Piccolino operates out of the TekRidge Center in the Jessup Small Business Center, next to the Valley View Business Park, one of the Greater Scranton Chamber of Commerce’s two incubator sites. The incubator program provides subsidized rent and help in finding grants, tax credits and networking opportunities with other technology talent. “Innovation can happen here and it does happen here,” said Aaron Whitney, the facilities manager at the Chamber who maintains the spaces.
Built in 2013, TekRidge is home to seven companies and has room for up to two more, Whitney said. Another three companies reside in the downtown Scranton Enterprise Center incubator location, which can house up to 17. In total, 34 companies have graduated from the program since it began in 2003.
Durkin, the head of the Greater Scranton Chamber of Commerce, believes perception is part of the city’s problem. Scranton has jobs, he said, but a skills mismatch means they can’t always be filled, such as in medicine and advanced manufacturing. “If you don’t have the qualified workers, you’re not going to have the jobs,” he said, “and if you don’t have the jobs, then how do you attract qualified workers?”

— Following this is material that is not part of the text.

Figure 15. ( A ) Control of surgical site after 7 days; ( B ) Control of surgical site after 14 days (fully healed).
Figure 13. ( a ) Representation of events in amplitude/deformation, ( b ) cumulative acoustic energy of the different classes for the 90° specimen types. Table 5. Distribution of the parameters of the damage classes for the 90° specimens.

On Nov. 1, a search on Pennsylvania’s CareerLink job board showed 679 jobs openings within 10 miles of Scranton posted in just the last 30 days: 170 in the “Office and Administrative Support” category, and 99 in the “Healthcare Practitioner and Technical” category. Durkin said CareerLink is an underestimate, with the biggest employers posting on their own websites. Students need higher education, not just high school, to take on these quality jobs, he said.

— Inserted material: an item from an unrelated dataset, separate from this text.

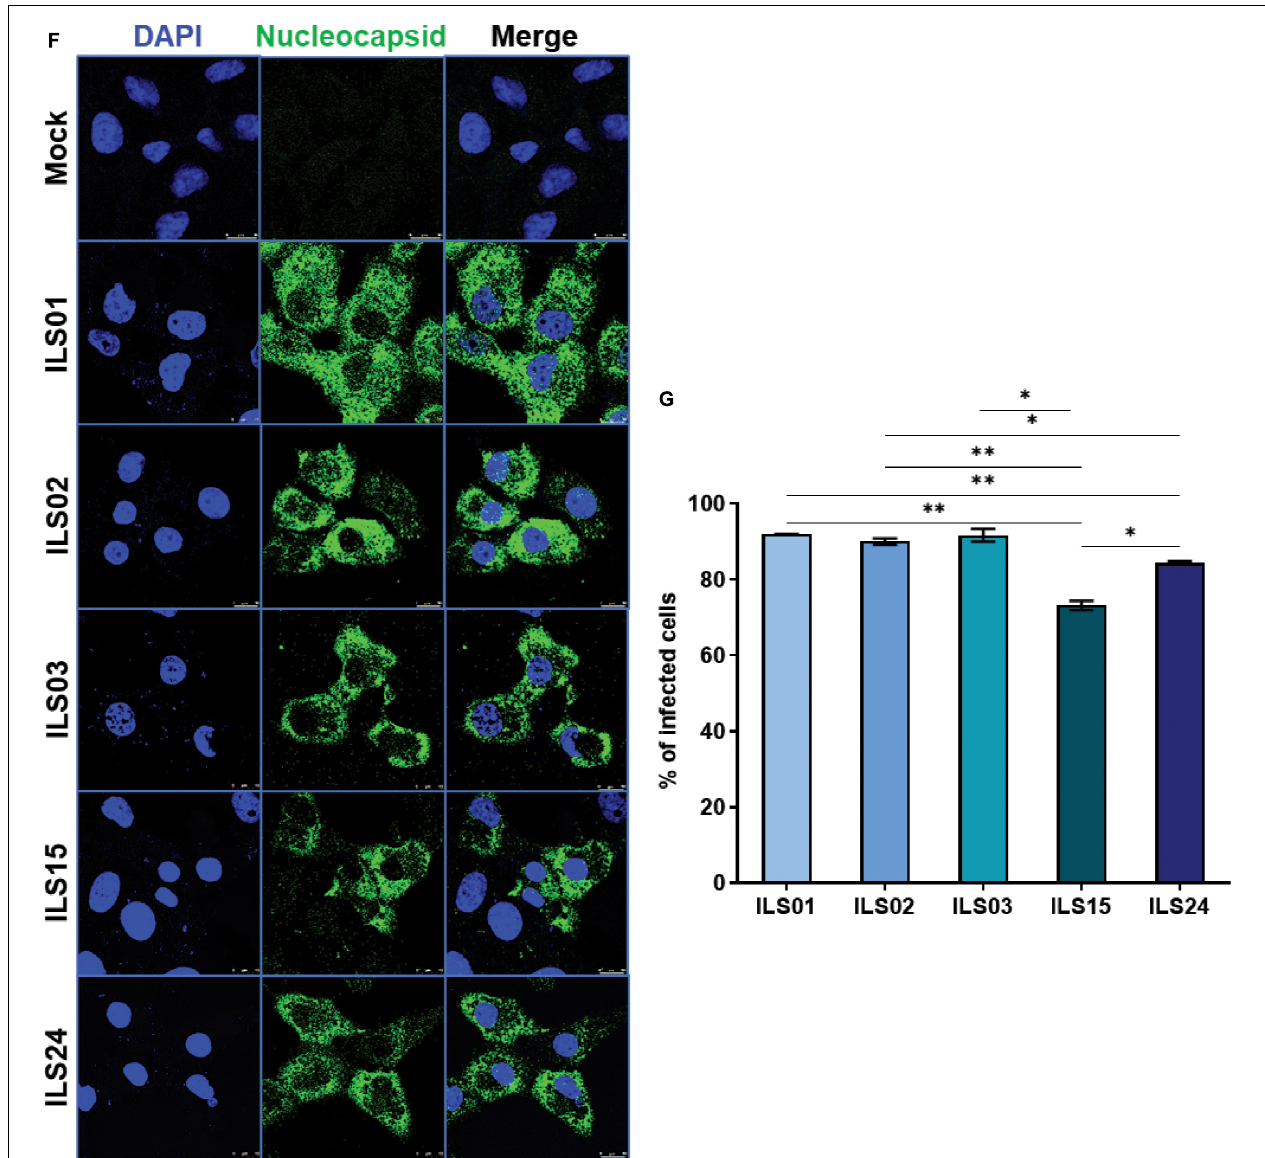
FIGURE 1 | Characterization of isolated SARS-CoV-2 circulating strains. The SARS-CoV-2 circulating strains were isolated from the swab samples of COVID-19 patients via a sequential passage in Vero E6 cells, as described in the “Materials and Methods” section. The viral titers, cytopathic effects, and gene expression were determined in the 10th passage of viral stocks. Quantification of viral titers of the five isolates by plaque-forming unit (PFU) assay (A) and TCID50 assay (B) . Absolute quantification of viral genome copies in all five isolates using gene-specific primer and probes targeting SARS-CoV-2 nucleocapsid and ORF-1 gene (C) . Bright-field images depicting cytopathic effect in Vero E6 cells infected with the five isolates (D) . Western blot analysis of infected Vero E6 cell lysates with antibodies against SARS-CoV-2 spike and nucleocapsid (E) . GAPDH was used as a protein loading control. Quantification was done by densitometry using ImageJ software and the number represented the fold of each (spike or nucleocapsid) value normalized to the value of GAPDH. Detection of SARS-CoV-2-infected cells by immunofluorescence using an antibody against SARS-CoV-2 nucleocapsid in Vero E6 cells infected with 0.1 MOI of respective isolates (F) and quantification of the percentage of infection 48 hpi (G) . Data are the mean value ± SD ( n = 3). Statistical significance was determined using one-way ANOVA (A,B,G) and two-way ANOVA (C) and; * P < 0.05; ** P < 0.01; *** P < 0.001; ns, not significant ( P > 0.05). Non-significant value is not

Jim Mulligan, an attorney who lost the mayor’s race in 2013 and is running again next term, said the challenge is creating family-sustaining jobs as young people move away for better economic opportunities. “Our tax base is shrinking, it’s elderly, the taxes keep going up, people are leaving the city,” he said.
Nevertheless, Mulligan is hopeful that medical and technology companies will grow and retain the students who fall in love with Scranton while in school but leave for better jobs.

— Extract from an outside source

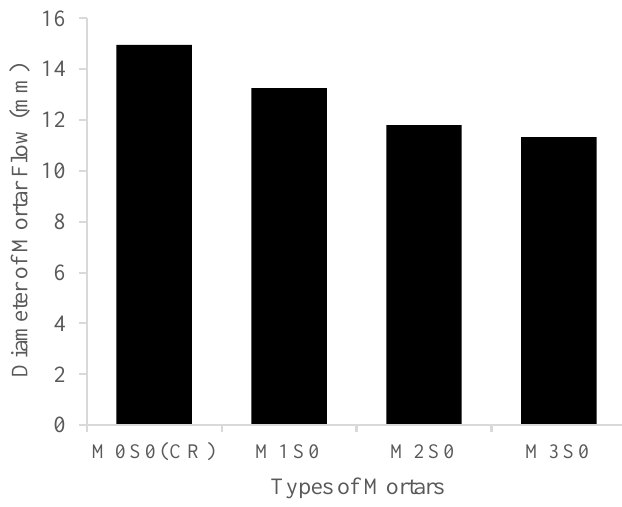
Figure 6. Effects of SDPMF content on the workability.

Mandy Pennington, 28, grew up 40 minutes away in Dallas, PA, and stayed in Scranton after attending Marywood University even while commuting to work in nearby towns after college. She joined Scranton company Net Driven two years ago, bringing her downtown to the Scranton Enterprise Center, and worked her way up to director of internet marketing.
An incubator success story, the company builds websites and provides digital marketing for auto companies. “Because of the internet, there are jobs here if you look back 10, 20 years ago you would have had to go to a major city to be able to find,” she said.
Founded in 2007 by a Scranton local, Net Driven was bought by California-based Internet Brands last year. The company employs 62 in Scranton, plus another seven in Duluth, MN.
The Friday before Halloween, the Net Driven office was decked out with Harry Potter decorations. Fake barbed wire fence hung over cubicles to look like a scene from Jurassic Park. The scene looked like a company and culture one would find in Silicon Valley – far from the image of the city painted by the presidential candidates. Despite what Trump says about coal and manufacturing, and the nostalgia Clinton and Biden describe, some of today’s Scrantonians see a different future for the city.
“When I talk to people who are in my age group or people who are currently living or working in Scranton, I don’t think anybody is looking for these manufacturing jobs to come back,” Pennington said. “We’re looking ahead and saying, ‘What can we do with the resources we have to redefine our region?”